次にスピーカーのグレードをもう少しあげて、B&W「707 S2」と組みわせた。まずアンプ駆動モード「スタンダード」で、USBメモリー内に保存した洋楽ポップス、チャーリー・プースの『Voicenotes』を聴く。本アルバムは、強力なベースが入っておりアンプの駆動力を確認するにはもってこいのタイトルだが、かなりのレベルでスピーカーを駆動しているように聴こえる。ベースのリアリティ、低域レンジの伸びの両方に優れ、押し出しの良い音が聴こえてくる。

B&W「707 S2」で試聴を行う土方氏

B&W「707 S2」で試聴を実施

そして次にアンプ駆動モードを「パラレルBTL」にして試聴したのだが、まず音像のリアリティが一変する。彫刻のように鋭い音像を伴いながら躍動感強く音楽を表現する。やはり、もっとも効果を感じるのは低域表現で、ベースが力強くなるのに、キレも増すという、よりオーディオファイルが好ましいと感じる音に変化する。総じて先ほどDALIで感じた以上の音質向上効果を感じたが、これは707 S2が備えるスピーカーとしての基本性能がより高く、パラレルBTLモードの音質的なアドバンテージをより表現したのだと推測できる。それにしても60Wという出力は変わらないのに、この駆動力向上は素晴らしいの一言だ。

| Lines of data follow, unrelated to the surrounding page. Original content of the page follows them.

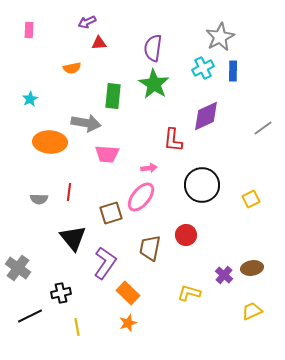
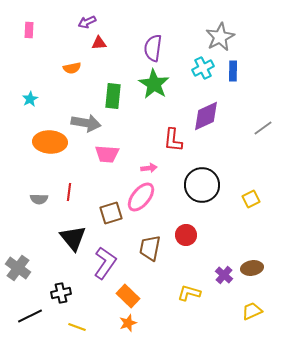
orange rectangle: moved 3 px down
yellow line: rotated 60 degrees counterclockwise
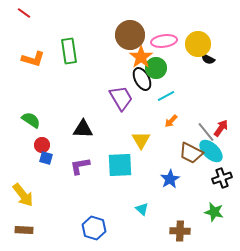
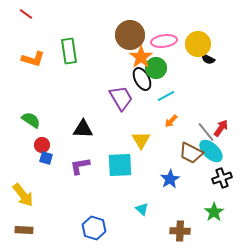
red line: moved 2 px right, 1 px down
green star: rotated 24 degrees clockwise
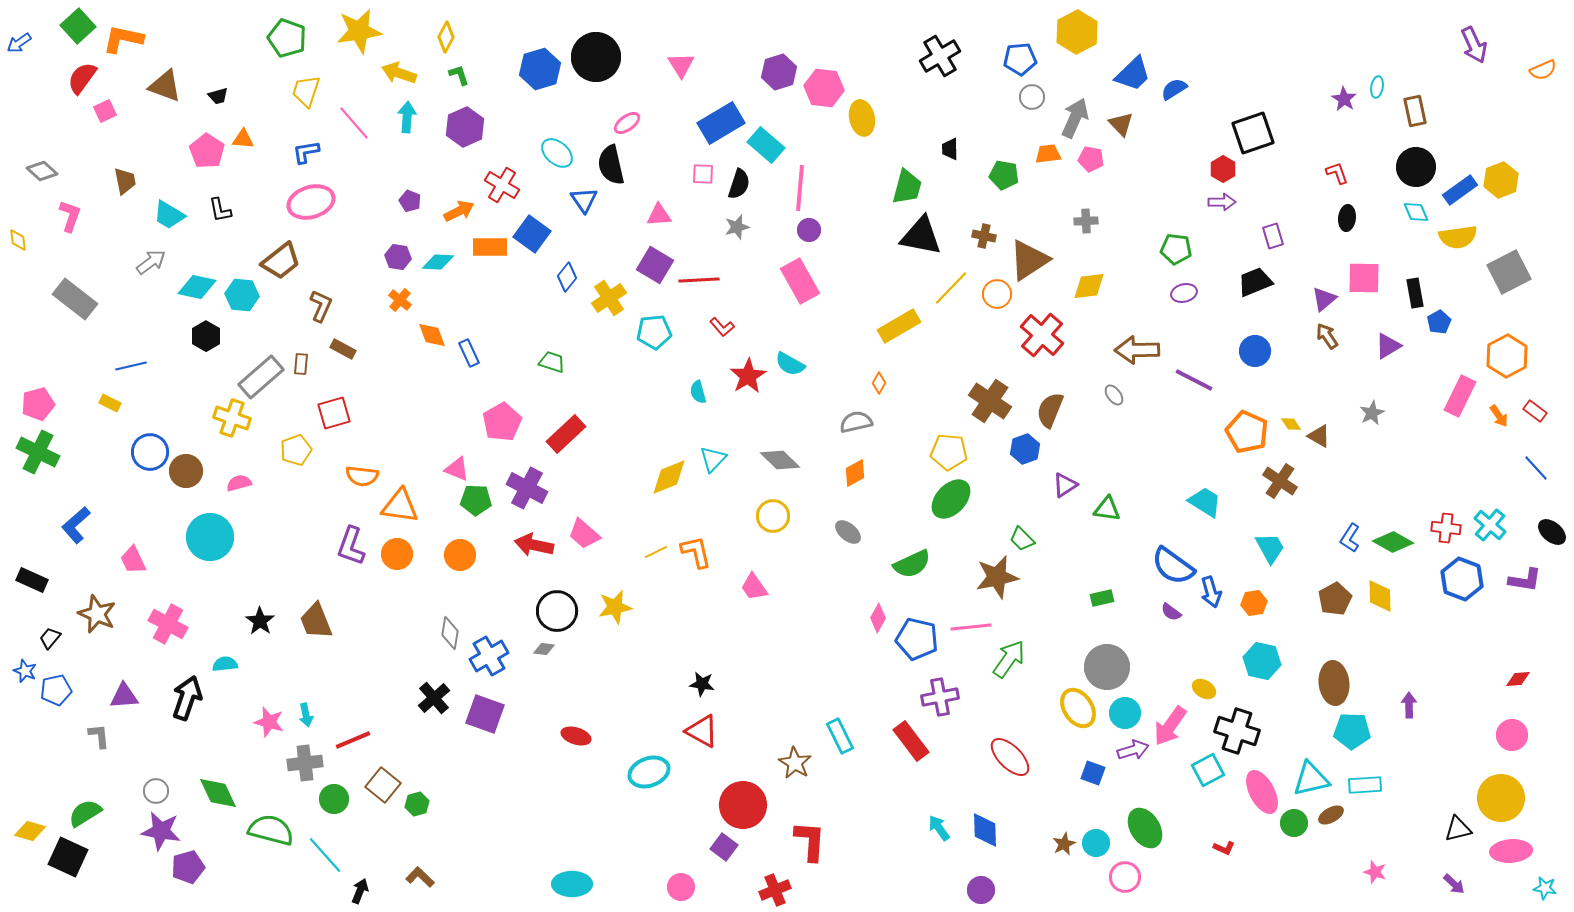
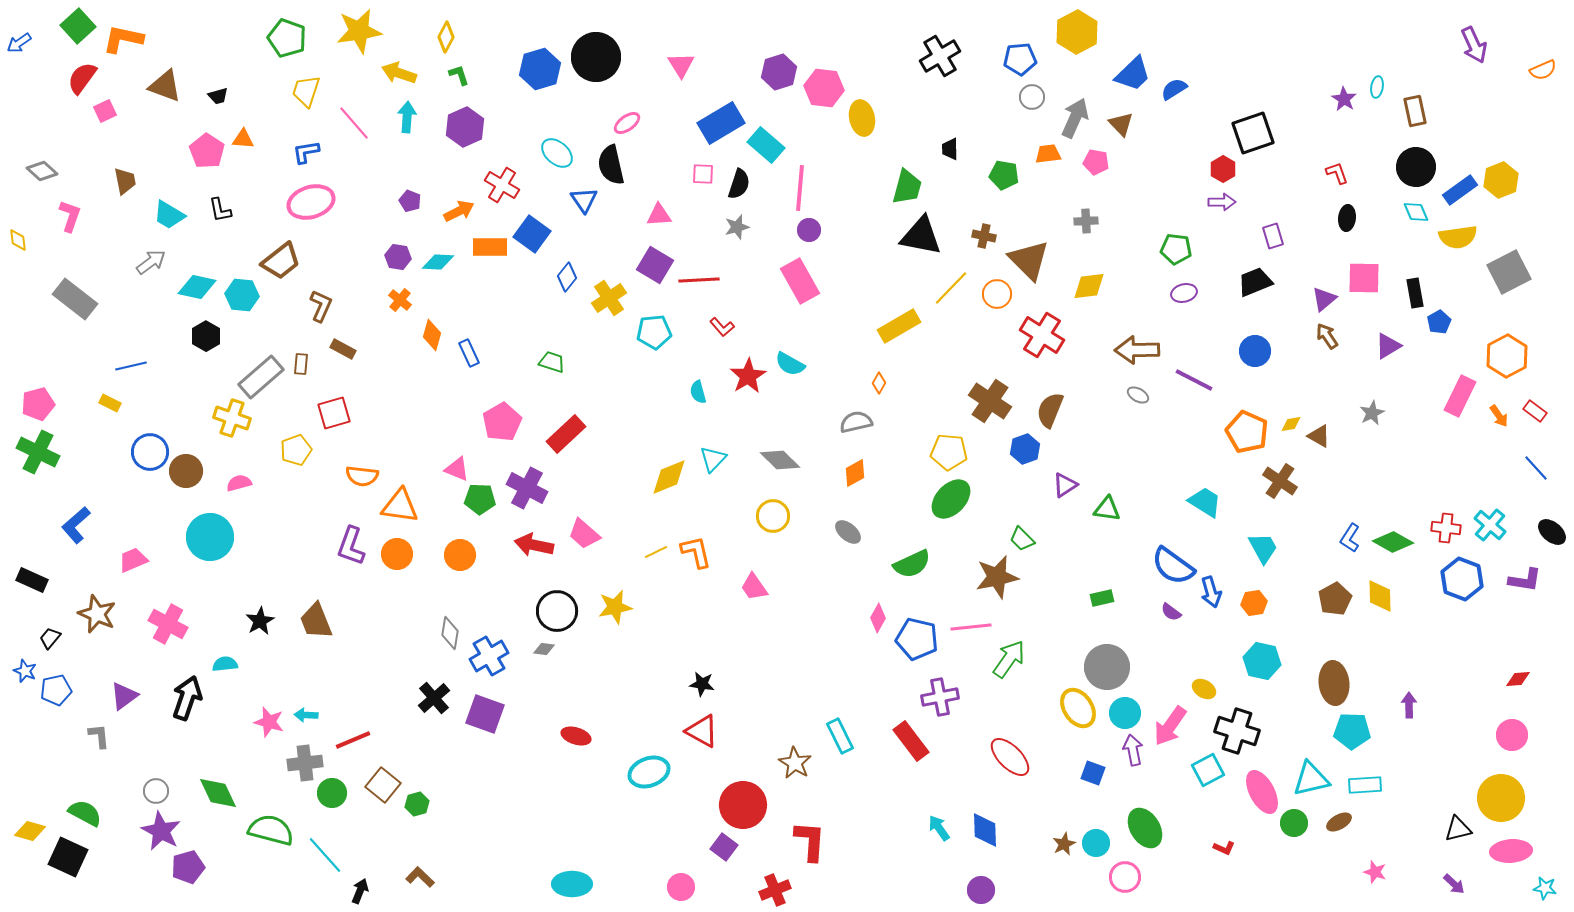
pink pentagon at (1091, 159): moved 5 px right, 3 px down
brown triangle at (1029, 260): rotated 42 degrees counterclockwise
orange diamond at (432, 335): rotated 36 degrees clockwise
red cross at (1042, 335): rotated 9 degrees counterclockwise
gray ellipse at (1114, 395): moved 24 px right; rotated 25 degrees counterclockwise
yellow diamond at (1291, 424): rotated 65 degrees counterclockwise
green pentagon at (476, 500): moved 4 px right, 1 px up
cyan trapezoid at (1270, 548): moved 7 px left
pink trapezoid at (133, 560): rotated 92 degrees clockwise
black star at (260, 621): rotated 8 degrees clockwise
purple triangle at (124, 696): rotated 32 degrees counterclockwise
cyan arrow at (306, 715): rotated 105 degrees clockwise
purple arrow at (1133, 750): rotated 84 degrees counterclockwise
green circle at (334, 799): moved 2 px left, 6 px up
green semicircle at (85, 813): rotated 60 degrees clockwise
brown ellipse at (1331, 815): moved 8 px right, 7 px down
purple star at (161, 831): rotated 18 degrees clockwise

さらに、707 S2は高域用と低域用にそれぞれ1組ずつスピーカー端子を備えているので、アンプモードを「バイアンプ」にしてバイアンプ駆動を試した。一聴してボーカルとバックミュージックのセパレーションが良好で、ボーカルの口元が小さくなった。いかにもユニットを正確に駆動しているような立ち上がりと立ち下がりの良い音である。

707 S2は4つの端子を搭載しているのでバイアンプ接続に対応する

躍動感を感じるパラレルBTLも素晴らしいが、バイワイヤリング対応の707 S2の場合、その仕様からしてバイアンプ駆動のほうが優位とは言えそうだ。しかし、バイアンプはスピーカーケーブル2組みを用いる必要がある。バイワイヤ対応スピーカーを使っているユーザーにとっても、ケーブル1組のシンプルな接続でバイアンプに匹敵する音を聴かせてくれるパラレルBTLを選ぶ意義があるはずだ。


ディナウディオ「The Special Forty」でも試聴を実施

2機種のスピーカーをしっかりと駆動できたことに気を良くした筆者は、筆者宅の2F試聴室のリファレンススピーカー、ディナウディオ「Special Forty」(ペア45万円、シングルワイヤ仕様)をM-CR612で馴らすことも試してみた。ネットワーク再生で試聴した楽曲は、高音質レーベルのチャンネル・クラシックスからDSD楽曲ファイルで、オランダ王立海軍軍楽隊が演じるオーケストラ「Rimsky & Co Originals」(5.6MHz DSD)。ある程度の駆動力が要求される本スピーカーでは「さすがにしんどいかな」と予想したのだが、結論から書くと、その音は、価格を考えると拍手を送りたくなるものだった。

ディナウディオ「The Special Forty」で試聴を行う土方氏

ディナウディオ「The Special Forty」で試聴を実施

ノーマルモードではコントラバスをはじめとする低域の制動力がもう少し欲しいかなとも感じたが、パラレル BTLモードに変えた途端、全帯域の滲みが減少。本機の音色的な良さである適度な明るさと艶の良い音色が鳴り、かなり満足度の高いサウンドだった。スケール感のある音で楽器が同時に鳴っているときの描き分けにも長けており、サウンドステージに奥行きもある。つまりM-CR612は駆動力が要求されるスピーカーであっても、しっかりと鳴らすことができたのだ。価格を考えるとこれは凄いと思う。そして、最後はSpotify Connectでクイーンの「ボヘミアン・ラブソティ」を聴き、試聴は満足に終了した。